Текст книги "Конец игры (СИ)"


Автор книги: Atenae



сообщить о нарушении

Текущая страница: 1 (всего у книги 4 страниц)

Новинки и продолжение на сайте библиотеки https://www.litmir.me

Канун Рождества начался с разбора пьяной драки в трактире. Ничего замысловатого. Такие дела Штольман давно игнорировал, бросая неизменное: «Антон Андреич, разберитесь!» И Антон разбирался – по всей строгости полицейской процедуры, благо, большее тут и не требовалось: опросить свидетелей, выслушать укрощённых дебоширов, похмельно гундосящих разбитыми носами: «Не виноватый я, барин! Бес попутал!» Подержать в участке пока не протрезвеют, а потом еще чуток – для острастки и науки наперёд. Всё как всегда. Ничего нового.

Новое, заковыристое и особенно вкусное начальник неизменно оставлял для себя, дозволяя, впрочем, Антону Андреичу учиться и быть на подхвате.

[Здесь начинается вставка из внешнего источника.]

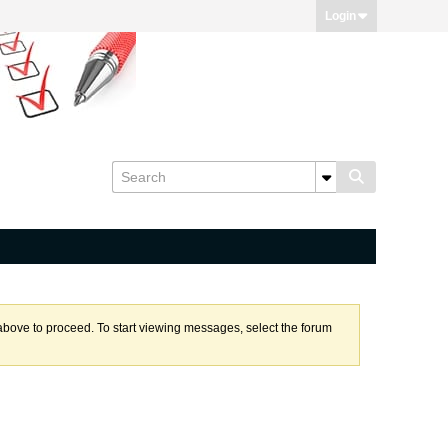
Login
k above to proceed. To start viewing messages, select the forum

Но лишь до той поры, пока не появлялась Анна Викторовна. А Анна Викторовна появлялась везде, где было интересно, а порой даже опасно. Хотелось удержать её, уберечь, как было в самом начале, когда их сотрудничество только начиналось. Тогда Штольман особого интереса к барышне Мироновой не проявлял, зато Антон Андреевич мог безвозбранно провожать её до дома, сопровождать по местам преступлений в поисках духов убиенных и обсуждать дела. Хорошо тогда было. Но с некоторых пор, стоило появиться Анне Викторовне, как ровная приветливость начальника сыскного по отношению к подчинённому тут же заканчивалась. Штольман превращался в цепного кобеля, у которого отнимают любимую кость. И рычал примерно так же: «Делом займитесь!» И, видимо, искренне полагал, что смена его настроений никому в упор не заметна и не понятна.

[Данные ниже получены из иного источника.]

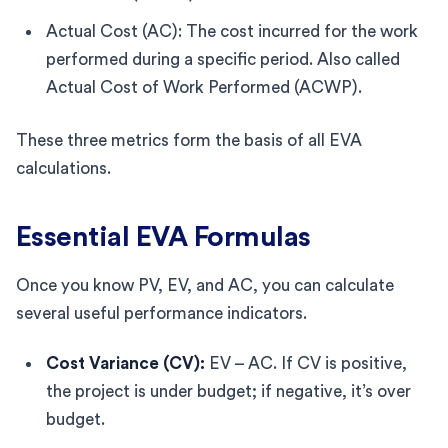
Actual Cost (AC): The cost incurred for the work
performed during a specific period. Also called
Actual Cost of Work Performed (ACWP).
These three metrics form the basis of all EVA
calculations.
Essential EVA Formulas
Once you know PV, EV, and AC, you can calculate
several useful performance indicators.
Cost Variance (CV):
EV – AC. If CV is positive,
the project is under budget; if negative, it’s over
budget.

Теперь, когда Антон остался один на хозяйстве, об этом вспоминалось даже без досады, но с тихой грустью и затаённой болью в сердце. Потому что Анна Викторовна была здесь – возвышенная и страшно далёкая в своей одинокой печали. А от Штольмана остался лишь осиротевший стол с давно заброшенной колодой карт и порожней бутылкой из-под коньяку в верхнем ящике, нож для бумаг да связка отмычек. Уваков при обыске всё в кабинете перевернул, но после его отъезда Коробейников привел в порядок – как было. И всё же было пусто. То ли существовал он – любимый начальник, то ли эти полтора года только почудились?

Работа могла отвлечь от лишних мыслей. Что для добрых людей праздник, для полицейского горячие деньки. Но Коробейников даже в привычном деле чувствовал себя так, словно его – годовалого малыша – выпустили на тонкий лёд, а он и ходить еще толком не умеет. И задница у него голая, её всё видят и тычут в него пальцем, шепчась за спиной. Даже если это ему только казалось, так ведь казалось же! И что с этим ощущением делать?

И в довершение всего, чтобы уж добить его окончательно, в участок заявился редкий гость – лесник Ермолай. Шумно потоптался у порога, стряхивая снег и прилаживая ружье в стойку для тростей, стянул с головы неизменную зимой и летом мохнатую папаху, глянул на Антона Андреевича смурным взглядом исподлобья и коротко бросил осипшими басом:

– Штольмана бы мне!

Коробейников глубоко вздохнул, но совладал с собой, ответил степенно, не дав петуха, хоть горло на миг перехватило:

– Далеко живёте, Ермолай Алексеич. Не дошли до вас наши новости?

– Какие новости? Ты о чём это, парень?

К полицейским чинам Ермолай традиционно пиетета не питал, Коробейникова и вовсе держал за неоперившегося птенца. Глубоко уважал он только Якова Платоныча, в два счёта раскрывшего его самооговор, да вдобавок разглядевшего армейское прошлое разжалованного поручика и причины его мизантропического настоящего.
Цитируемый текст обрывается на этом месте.